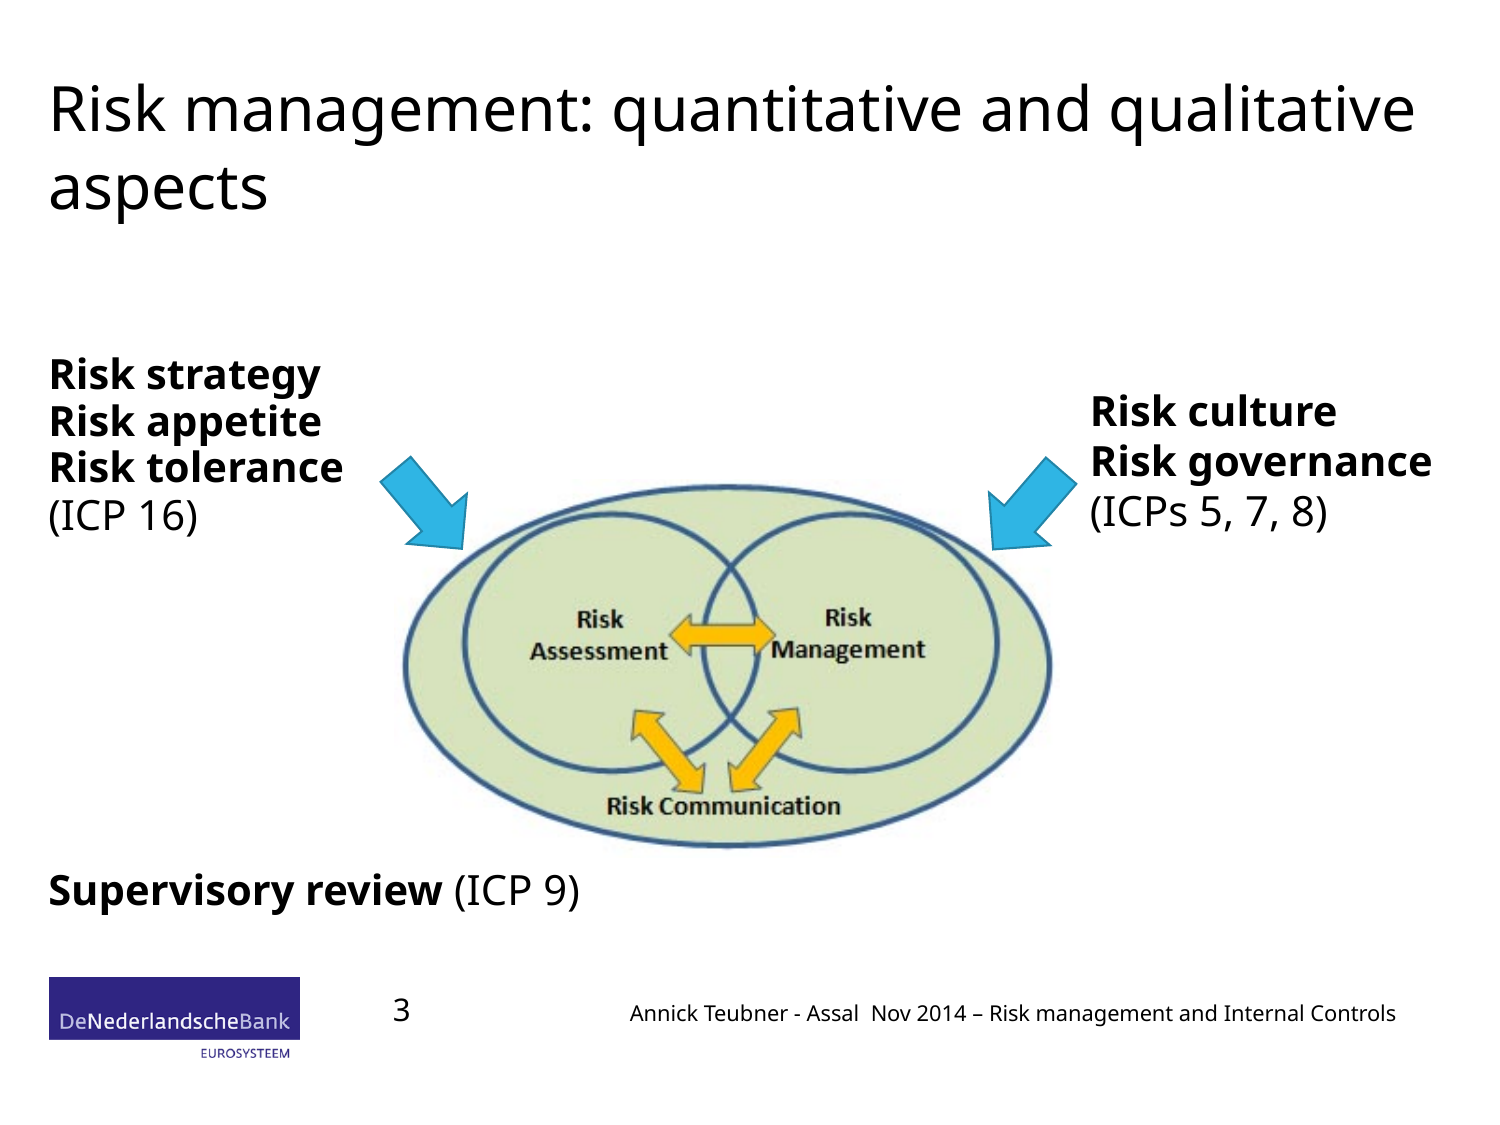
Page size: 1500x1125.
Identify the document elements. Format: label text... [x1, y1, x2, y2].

text_box [1026, 456, 1075, 505]
footer Annick Teubner - Assal Nov 2014 – Risk management and Internal Controls [478, 999, 1398, 1035]
list Risk strategy Risk appetite Risk tolerance (ICP 16) Supervisory review (ICP 9) [48, 350, 1421, 941]
title Risk management: quantitative and qualitative aspects [48, 65, 1421, 226]
text_box Risk culture Risk governance (ICPs 5, 7, 8) [1075, 377, 1449, 587]
picture [394, 479, 1060, 858]
text_box [379, 455, 431, 500]
slide_number 3 [352, 972, 452, 1033]
picture [49, 977, 300, 1058]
*****
* DIRECTIONS FOR THIS TASK: In the material above, the line with "Identify the document" marks the start. Print it and every line after it through the last, exactly.

* TASK OUTPUT:
Identify the document elements. Format: label text... [x1, y1, x2, y2].

text_box [1026, 456, 1075, 505]
footer Annick Teubner - Assal Nov 2014 – Risk management and Internal Controls [478, 999, 1398, 1035]
list Risk strategy Risk appetite Risk tolerance (ICP 16) Supervisory review (ICP 9) [48, 350, 1421, 941]
title Risk management: quantitative and qualitative aspects [48, 65, 1421, 226]
text_box Risk culture Risk governance (ICPs 5, 7, 8) [1075, 377, 1449, 587]
picture [394, 479, 1060, 858]
text_box [379, 455, 431, 500]
slide_number 3 [352, 972, 452, 1033]
picture [49, 977, 300, 1058]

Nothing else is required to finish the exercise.